Data for the task below:

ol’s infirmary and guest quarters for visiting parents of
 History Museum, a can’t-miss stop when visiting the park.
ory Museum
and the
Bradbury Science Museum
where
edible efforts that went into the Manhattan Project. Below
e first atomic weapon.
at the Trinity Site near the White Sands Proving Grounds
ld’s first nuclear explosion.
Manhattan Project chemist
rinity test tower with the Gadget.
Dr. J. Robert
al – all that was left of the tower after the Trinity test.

End of Data for the task.
Data for the task below:

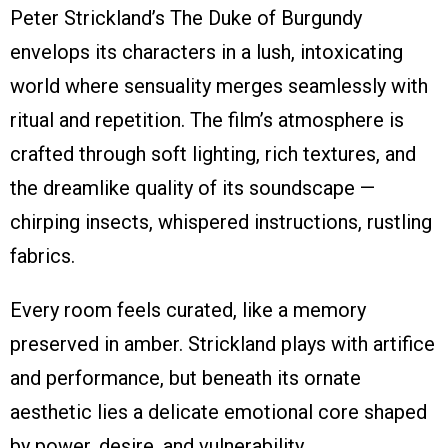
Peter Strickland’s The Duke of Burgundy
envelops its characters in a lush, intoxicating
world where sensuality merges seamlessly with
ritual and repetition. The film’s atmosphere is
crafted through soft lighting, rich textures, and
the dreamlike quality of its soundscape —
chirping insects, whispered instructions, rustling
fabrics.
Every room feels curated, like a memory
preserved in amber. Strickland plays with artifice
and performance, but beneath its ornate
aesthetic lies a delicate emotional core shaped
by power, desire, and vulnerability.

End of Data for the task.
Data for the task below:

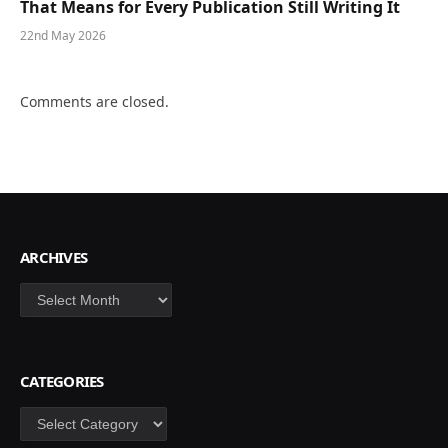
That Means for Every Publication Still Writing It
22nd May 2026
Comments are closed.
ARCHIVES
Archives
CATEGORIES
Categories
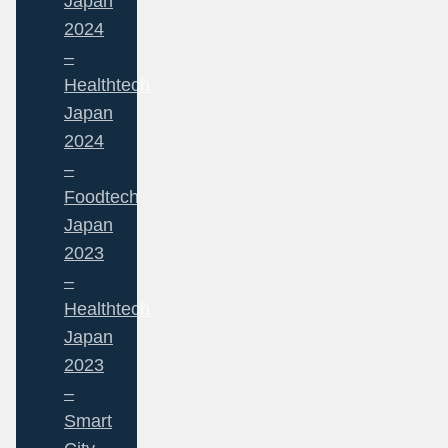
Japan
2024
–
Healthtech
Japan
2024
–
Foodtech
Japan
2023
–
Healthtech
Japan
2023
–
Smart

End of Data for the task.

## Directions for this task
Copy the lines from the line with "Peter Strickland’s The Duke of Burgundy" up to and including the line with "by power, desire, and vulnerability.", swapping "amber" for "resin" and leaving everything else unchanged.

## Finished task
Peter Strickland’s The Duke of Burgundy
envelops its characters in a lush, intoxicating
world where sensuality merges seamlessly with
ritual and repetition. The film’s atmosphere is
crafted through soft lighting, rich textures, and
the dreamlike quality of its soundscape —
chirping insects, whispered instructions, rustling
fabrics.
Every room feels curated, like a memory
preserved in resin. Strickland plays with artifice
and performance, but beneath its ornate
aesthetic lies a delicate emotional core shaped
by power, desire, and vulnerability.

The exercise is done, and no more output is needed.